*** ТЕКСТ ДОКУМЕНТА ***

Мемуары в значительной степени способствовали публикаторской деятельности Вяземского. Начиная с 1866 года в ‘Русском архиве’ печатались ‘Выдержки из старых бумаг Остафьевского архива’: многие из них сопровождались предисловиями и примечаниями Вяземского. В одном из таких предисловий он писал: ‘Перебирая старые свои бумаги и старые письма лиц, которых уже нет, кажется, мимоходом и снова переживаешь себя самого, всю свою жизнь и все свое и все чужое минувшее. Тут, после давнего кораблекрушения, выплывают и приносятся к берегу обломки старого и милого прошлого. Смотришь на них с умилением, прибираешь их с любовью: дорожишь между ними и мелочами, которым прежде как будто не знали мы цены. Предания нередко бывают дороже и выше самих событий… Границы настоящего должны не только выдвигаться вперед, но и отодвигаться назад. Душе тесно в одном настоящем: ей нужно надеяться и припоминать’ {‘Русский архив’, 1868, стлб. 436.}.
В свою очередь, деятельность Вяземского-публикатора стимулировала его обращение к мемуарному жанру: перебирая бумаги давно минувших дней, он воскрешал прошедшее и торопливо заносил на бумагу события и предания далеких лет, иногда это были предисловия и примечания к публикуемым материалам, иногда — самостоятельные мемуарные очерки.

*** ДАННЫЕ ЗАПИСЕЙ ***

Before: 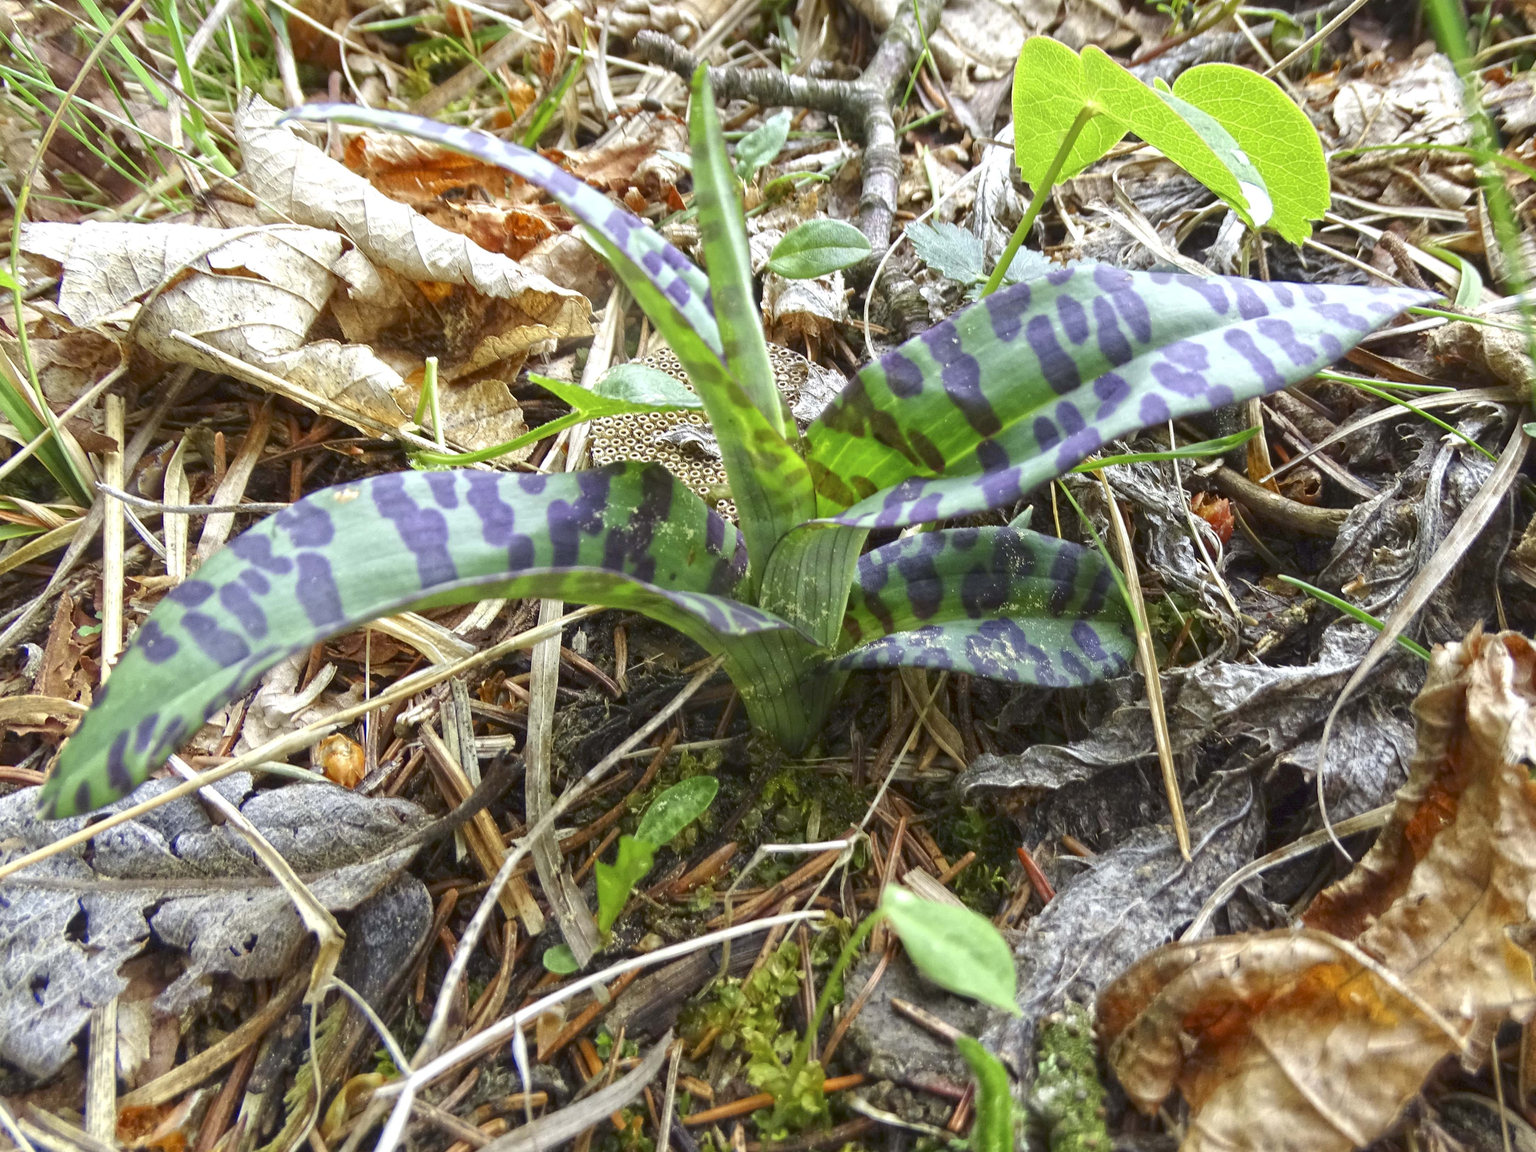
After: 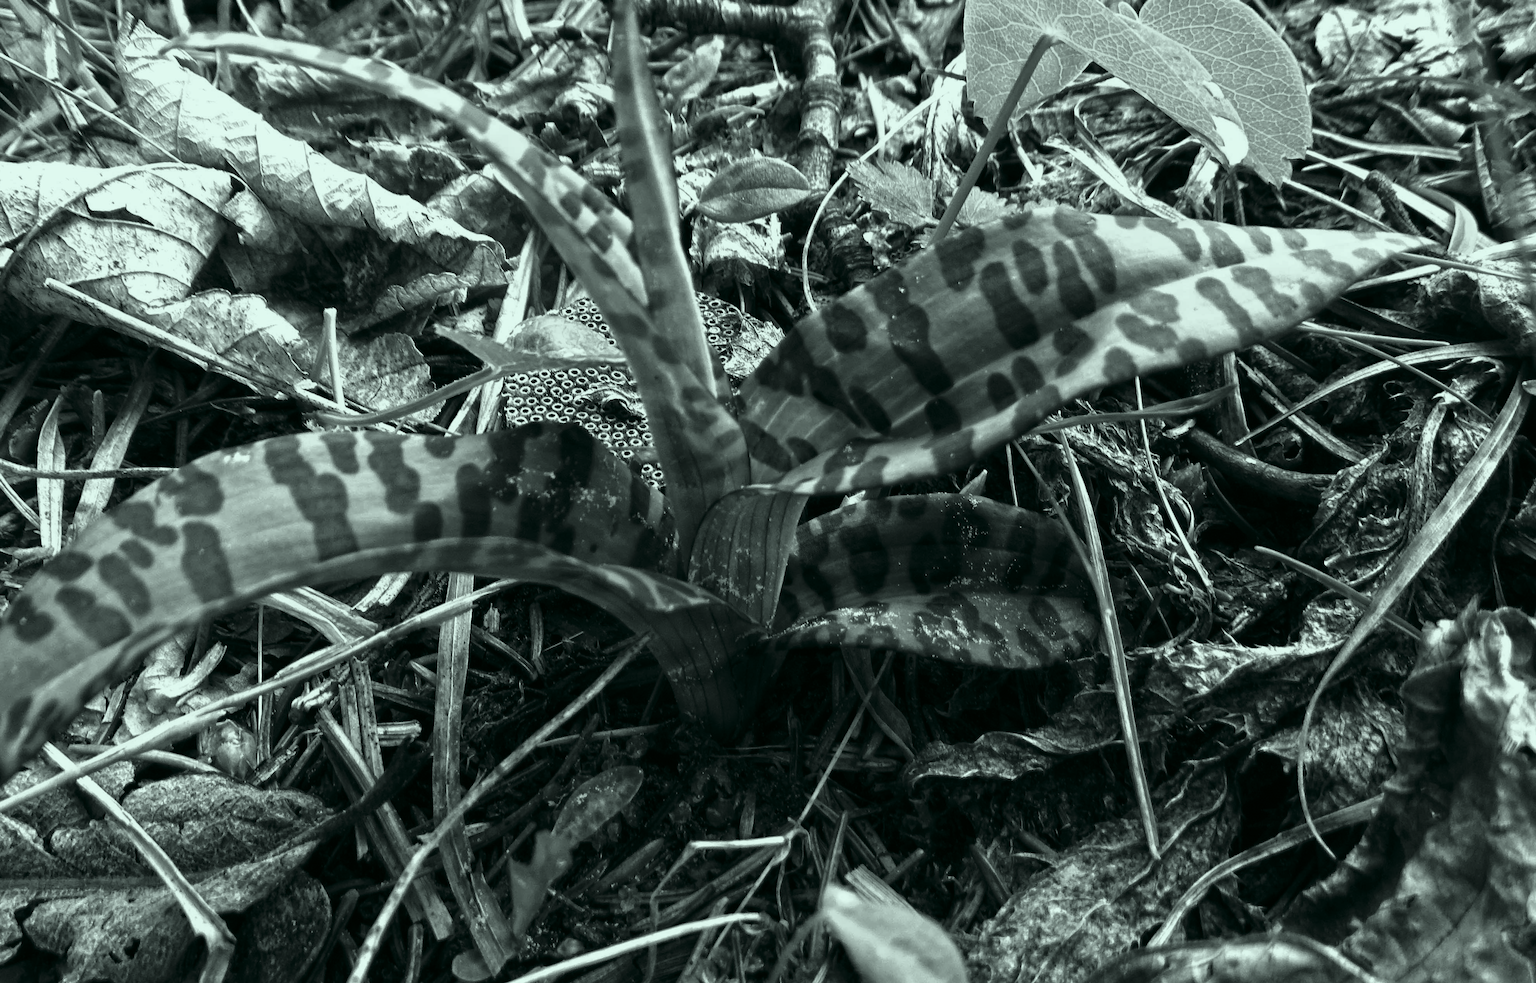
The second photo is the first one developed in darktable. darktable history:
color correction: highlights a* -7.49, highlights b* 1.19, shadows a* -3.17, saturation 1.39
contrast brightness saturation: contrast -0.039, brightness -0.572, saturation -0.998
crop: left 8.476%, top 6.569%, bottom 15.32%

***

ЗАДАНИЕ:
Продолжите текст о публикаторской и мемуарной работе Вяземского, начав сразу после его последнего предложения. Записи — самостоятельный материал и к тексту не относятся.

ОТВЕТ:
Не официальные реляции привлекали внимание Вяземского, а рассказы современников, молва, ‘мелочи’ быта, письма. Понимание обусловленности, детерминированности человеческих поступков окружающей действительностью требовало вовлечения в область литературы всего многообразия внешнего мира. Быт переставал быть декорацией, фоном, местом действия, он проникал в самую ткань художественного воссоздания исторических событий, сквозь призму быта получал отражение пестрый калейдоскоп эпохи. Подобный историзм мышления, приложенный к восприятию литературного и общественного процесса, совершающегося или совершившегося па глазах наблюдателя, вызывал желание стать ‘летописцем’ своего времени. Эта тенденция четко проявилась в дневниках Пушкина, в его набросках ‘Table-talk’, в дневниках и письмах-корреспонденциях А. И. Тургенева, в ‘Фонвизине’ и мемуарных статьях Вяземского.
Не все ‘обломки’, всплывшие в памяти Вяземского, имеют одинаковую цену. В отличие от Пушкина у него не было обостренного исторического чутья, которое позволило бы ему безошибочно отбирать самые характерные ‘мелочи’ воскрешаемой им эпохи. К тому же па отбор ‘мелочей’, анекдотов, острых словечек, ‘народных’ слухов влиял консерватизм Вяземского этих лет: услужливая память сортировала воспоминания и извлекала из потаенных подвалов то, что казалось ему теперь наиболее ценным и достойным внимания потомства. Несмотря на эти недочеты, деятельность Вяземского — мемуариста и публикатора значительно обогащает наши знания о литературе и писателях первой половины XIX столетия.
Почти три четверти века длилась литературная деятельность Вяземского, арзамасца, члена пушкинского круга писателей, постоянного собеседника, корреспондента и пропагандиста творчества Пушкина, теоретика романтизма, историка русской комедии.
Вольнолюбивая поэзия Вяземского воодушевляла передовых представителей русского общества в годы декабристского движения.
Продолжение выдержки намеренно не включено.